M.-M. Hoshi reports a travel grant from Bayer Health Care for participation in the annual Meeting of German Neurologic Society 2016.
A. Berthele reports personal fees from Biogen, Merck Serono, Mylan, Novartis, Roche, Sanofi Genzyme, and Teva, and compensations for clinical trials from Alexion Pharmaceuticals, Biogen, Novartis, Genzyme, Roche, and Teva - all outside the submitted work.
J. Kirschke has received research funding from the European Research Council and the German Research Foundation, travel support from Kaneka Europe as well as speaker honoraria from Philips Healthcare; all not related to this work.

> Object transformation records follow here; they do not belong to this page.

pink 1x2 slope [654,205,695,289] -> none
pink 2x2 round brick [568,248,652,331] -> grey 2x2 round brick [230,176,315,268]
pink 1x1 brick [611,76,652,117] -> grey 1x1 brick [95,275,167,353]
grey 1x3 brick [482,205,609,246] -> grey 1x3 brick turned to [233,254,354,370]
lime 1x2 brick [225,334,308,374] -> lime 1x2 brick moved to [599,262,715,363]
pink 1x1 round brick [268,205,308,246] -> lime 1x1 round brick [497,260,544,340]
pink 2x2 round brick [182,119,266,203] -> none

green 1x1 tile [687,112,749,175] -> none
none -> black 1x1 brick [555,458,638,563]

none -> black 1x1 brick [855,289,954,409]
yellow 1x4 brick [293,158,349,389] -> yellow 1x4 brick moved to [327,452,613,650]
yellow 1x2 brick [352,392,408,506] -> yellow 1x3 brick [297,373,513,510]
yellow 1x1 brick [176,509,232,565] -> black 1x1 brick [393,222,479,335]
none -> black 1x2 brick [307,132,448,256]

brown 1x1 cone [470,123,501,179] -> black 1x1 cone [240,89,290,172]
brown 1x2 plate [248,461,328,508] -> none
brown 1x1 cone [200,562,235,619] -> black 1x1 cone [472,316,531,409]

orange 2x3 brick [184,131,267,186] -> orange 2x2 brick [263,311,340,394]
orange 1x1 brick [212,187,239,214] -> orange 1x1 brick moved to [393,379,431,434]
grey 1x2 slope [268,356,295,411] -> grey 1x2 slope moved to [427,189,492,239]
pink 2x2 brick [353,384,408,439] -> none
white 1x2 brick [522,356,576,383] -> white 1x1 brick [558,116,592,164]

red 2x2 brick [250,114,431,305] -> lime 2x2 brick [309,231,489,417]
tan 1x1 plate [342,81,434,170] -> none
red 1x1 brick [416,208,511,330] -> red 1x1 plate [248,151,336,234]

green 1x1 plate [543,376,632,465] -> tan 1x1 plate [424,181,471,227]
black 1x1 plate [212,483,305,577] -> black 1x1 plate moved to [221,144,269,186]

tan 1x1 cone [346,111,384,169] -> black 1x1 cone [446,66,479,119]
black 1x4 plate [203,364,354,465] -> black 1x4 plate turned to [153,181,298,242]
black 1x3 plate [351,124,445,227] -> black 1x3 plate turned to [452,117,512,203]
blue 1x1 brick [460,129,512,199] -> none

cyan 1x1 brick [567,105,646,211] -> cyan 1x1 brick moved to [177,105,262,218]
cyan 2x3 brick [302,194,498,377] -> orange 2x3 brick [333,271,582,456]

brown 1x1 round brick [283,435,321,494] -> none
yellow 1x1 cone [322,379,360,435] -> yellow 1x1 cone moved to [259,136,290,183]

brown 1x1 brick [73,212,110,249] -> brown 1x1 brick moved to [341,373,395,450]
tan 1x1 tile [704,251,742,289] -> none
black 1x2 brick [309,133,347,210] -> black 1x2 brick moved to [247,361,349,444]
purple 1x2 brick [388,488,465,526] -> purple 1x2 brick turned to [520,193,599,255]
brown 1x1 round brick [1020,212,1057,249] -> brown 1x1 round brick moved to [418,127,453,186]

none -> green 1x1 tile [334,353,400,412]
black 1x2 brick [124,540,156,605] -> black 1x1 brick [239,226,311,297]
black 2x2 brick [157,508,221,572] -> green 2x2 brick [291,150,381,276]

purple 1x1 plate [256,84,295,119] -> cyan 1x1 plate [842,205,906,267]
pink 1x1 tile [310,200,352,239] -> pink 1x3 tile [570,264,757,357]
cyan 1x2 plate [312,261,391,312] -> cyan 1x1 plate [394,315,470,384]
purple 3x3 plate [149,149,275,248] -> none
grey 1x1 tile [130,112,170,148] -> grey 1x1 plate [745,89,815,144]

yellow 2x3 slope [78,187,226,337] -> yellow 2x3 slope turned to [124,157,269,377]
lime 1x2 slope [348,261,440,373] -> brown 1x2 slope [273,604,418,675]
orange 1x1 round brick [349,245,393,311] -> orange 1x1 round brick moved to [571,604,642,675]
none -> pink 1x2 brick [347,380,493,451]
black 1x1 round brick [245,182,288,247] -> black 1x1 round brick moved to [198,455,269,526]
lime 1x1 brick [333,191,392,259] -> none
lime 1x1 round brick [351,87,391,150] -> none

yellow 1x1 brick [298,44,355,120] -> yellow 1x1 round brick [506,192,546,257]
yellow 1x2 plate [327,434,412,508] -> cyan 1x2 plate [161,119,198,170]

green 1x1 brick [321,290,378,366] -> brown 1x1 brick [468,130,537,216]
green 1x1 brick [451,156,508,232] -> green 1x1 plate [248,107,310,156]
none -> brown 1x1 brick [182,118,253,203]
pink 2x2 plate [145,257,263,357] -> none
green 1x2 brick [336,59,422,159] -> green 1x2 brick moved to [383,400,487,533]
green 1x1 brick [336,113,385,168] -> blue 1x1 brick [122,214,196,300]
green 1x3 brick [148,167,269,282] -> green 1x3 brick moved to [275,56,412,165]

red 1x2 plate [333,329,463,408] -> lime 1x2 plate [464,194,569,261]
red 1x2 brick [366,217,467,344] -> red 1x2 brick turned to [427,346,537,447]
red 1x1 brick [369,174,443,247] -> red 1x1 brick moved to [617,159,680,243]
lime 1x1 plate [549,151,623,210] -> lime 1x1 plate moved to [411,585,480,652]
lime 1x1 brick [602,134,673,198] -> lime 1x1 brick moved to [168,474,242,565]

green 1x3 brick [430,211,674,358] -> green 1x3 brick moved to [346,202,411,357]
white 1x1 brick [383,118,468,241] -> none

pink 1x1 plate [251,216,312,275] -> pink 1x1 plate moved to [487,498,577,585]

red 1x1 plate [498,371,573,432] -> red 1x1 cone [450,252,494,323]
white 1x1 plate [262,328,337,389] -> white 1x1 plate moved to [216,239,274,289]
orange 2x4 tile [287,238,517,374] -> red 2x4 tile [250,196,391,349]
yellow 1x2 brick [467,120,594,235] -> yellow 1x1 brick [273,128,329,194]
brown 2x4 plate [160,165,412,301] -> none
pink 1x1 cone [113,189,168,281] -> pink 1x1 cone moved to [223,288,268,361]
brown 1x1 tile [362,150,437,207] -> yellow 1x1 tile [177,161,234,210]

C. Zimmer has nothing to disclose.
B. Hemmer has served on scientific advisory boards for F. Hoffmann-La Roche Ltd, Novartis, Bayer AG, and Genentech; he has served as DMSC member for AllergyCare and TG Therapeutics; he or his institution have received speaker honoraria from Biogen Idec, Teva Neuroscience, Merck Serono, Medimmune, Novartis, Desitin, and F. Hoffmann-La Roche Ltd; his institution has received research support from Chugai Pharmaceuticals and Hoffmann-La-Roche; holds part of two patents; one for the detection of antibodies and T cells against KIR4.1 in a subpopulation of MS patients and one for genetic determinants of neutralizing antibodies to interferon β.
M. Mühlau has received research support from Merck Serono and Novartis as well as travel support from Bayer and Merck Serono.